Certes, cet épisode n’est pas parfait, mais certains thèmes ou idées sont très bien traités. Par exemple, le plan pour « empoisonner » une princesse par le biais d’un baise-main est peut-être un peu tiré par les cheveux, mais la ruse est conforme à l’idée-force de l’épisode : une princesse est sur le point d’être assassinée par le protocole (le respect des apparences), par un simple toucher… Un scénario plus machiavélique aurait pu être envisagé, au vu des capacités de Midas : « the Midas touch » étant en fait « the touch of death » !

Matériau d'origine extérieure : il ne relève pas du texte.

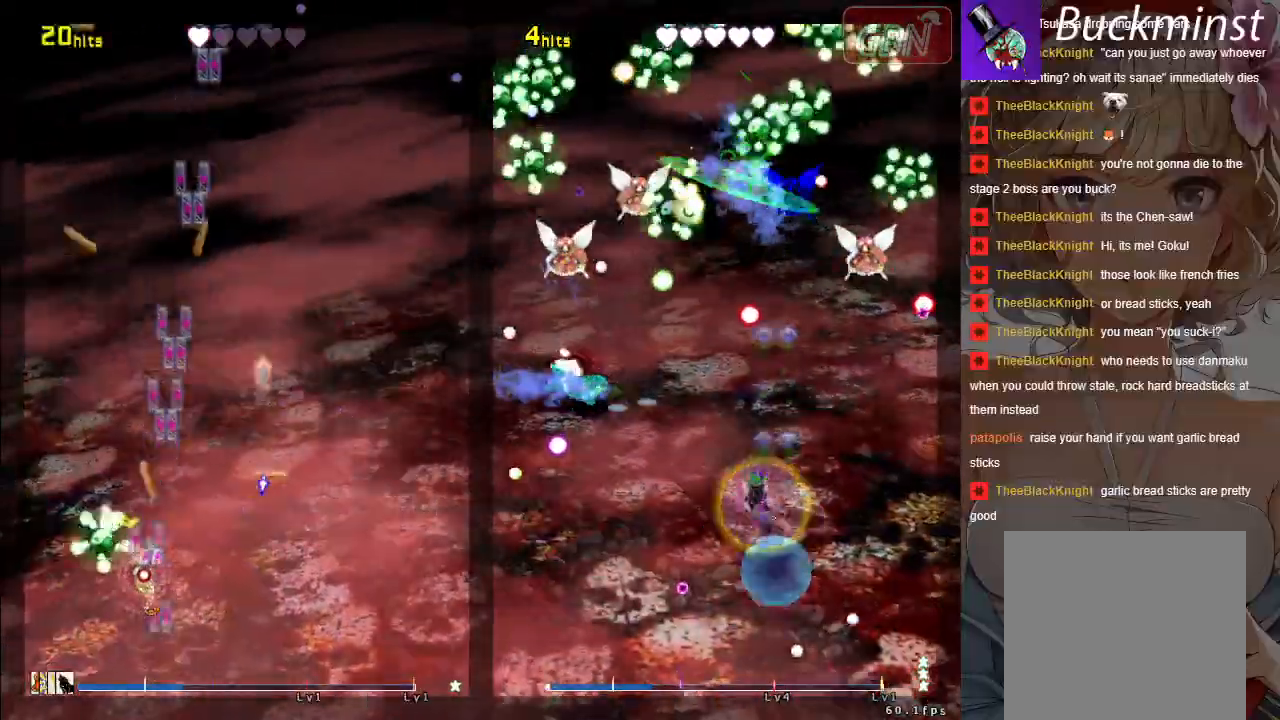
{"buttons": ["A", "X"], "left_stick": "up-right", "events": [[67, "left_stick", "down"], [250, "left_stick", "down-right"], [367, "left_stick", "right"], [500, "left_stick", "up-right"]]}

Certes, il y a quelques incohérences, ou plus exactement des « trous » dans le scénario, des ellipses, des questions sans réponses, mais cet épisode est excellent et digne des meilleurs opus de la période précédente, si l’on compare les New Avengers aux Avengers, ce qui n’est pas forcément une bonne idée. On y apprend que Gambit a été pilote de course, ce qui ajoute un détail supplémentaire à sa biographie. Purdey, quant à elle, reste un mystère : « Miss? Mrs? », « Just Purdey ! » – [Mademoiselle ? Madame ? Non, juste Purdey !]. Voir John Steed avec une fille qui semble être une « poule de luxe », méprisante et muette, choque un peu : le Steed des années 60 a irrémédiablement changé, il semble avoir perdu en subtilité, mais reste néanmoins un homme d’honneur. En outre, il ne lui ressemble pas de demander des médailles. Il est généreux, mais manque cette fois de tact, blessant involontairement l’orgueil de l’agent déchu en glissant sa main dans son veston. Pas de seconde chance dans la vie, ni même de deuxième chance… C’est la morale de cet épisode. Le suicide de Freddy, qui veut échapper à l’inévitable, est dénué de pathos, et cette scène est peut-être le climax de l’épisode, bien qu’elle soit loin de la fin. Il refuse la transformation (en cadavre) et restera lui-même.

La citation de l’épisode : « Yes, Mr Gambit. They died of everything. »

En bref : Un très bon épisode, digne de l’âge d’or, doté d’un scénario assez cohérent avec la thématique indiquée par le titre.